The paper goes on to mention that "our group has recently shown that reserving dose changes for patients whose INR is at least 0.3 outside the target range has the potential to improve percent time in the therapeutic INR range (TTR) in clinical practice." Our personal observations and research also supports this statement, and would recommend that any reading within 0.2 of the therapeutic range be heavily scrutinized (review the patient's INR control chart) before a dose change is made.

Calculating Standard Deviation

Also related to intermediate outcomes, the paper highlights another INR variability measure that has been used to predict adverse events.

"This measure is calculated by finding the mean INR value for each patient and then the standard deviation around that mean; the standard deviation is a measure of INR variability."

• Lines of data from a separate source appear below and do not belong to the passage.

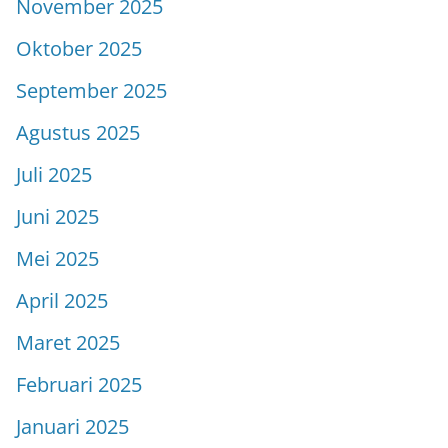
November 2025
Oktober 2025
September 2025
Agustus 2025
Juli 2025
Juni 2025
Mei 2025
April 2025
Maret 2025
Februari 2025
Januari 2025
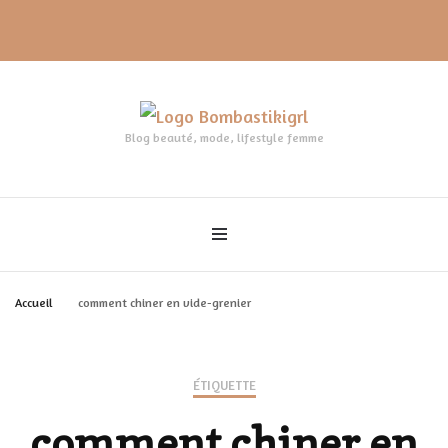
Blog beauté, mode, lifestyle femme
Accueil
comment chiner en vide-grenier
ÉTIQUETTE
comment chiner en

INR Pro provides numerous statistical calculations, including mean, standard deviation, Cp, Cpk and predicted percent within, and outside of, therapeutic range (prediction of long term ability to stay within range). We also recently added a prediction for the % of future visits that might have an INR > 5.0, which ties directly to predicting adverse events. In addition, a CAT score was developed and implemented, in order to assess each patient's compliance to the recommended guidelines after each test. This allows the clinic to track how disciplined that patient is. Patients with higher compliance scores will more likely stay in therapeutic range.


INR Pro also displays a control chart of the patient's historical INR readings, with statistically calculated control limits that are 2 or 3 (user-defined) standard deviations from the mean, to show the typical variability in INR values for that patient.

Hiding Data Points

Page 151 discusses the impact of interpreting Therapeutic Time in Range (TTR) data using all data points, where some INR readings may be taken prior to an upcoming procedures (as a baseline), and may not be a true indication of a typical INR reading for that patient.

"...some ACCs may intentionally document low INR values prior to procedures, a practice that would reduce TTR but would not imply inferior quality of care. Deleting INR values proximal to an intentional interruption of therapy may improve the performance of TTR as a quality indicator."

INR Pro allows you to "flag" certain data points that you do not want included in the analysis or calculations.


To "flag" a data point, simply click the flag link next to the reading, which will turn it light blue, and remove it from the charts and analysis. To place the point back into analysis, click the "unflag" link.

The entire article can be accessed from the Joint Commission website.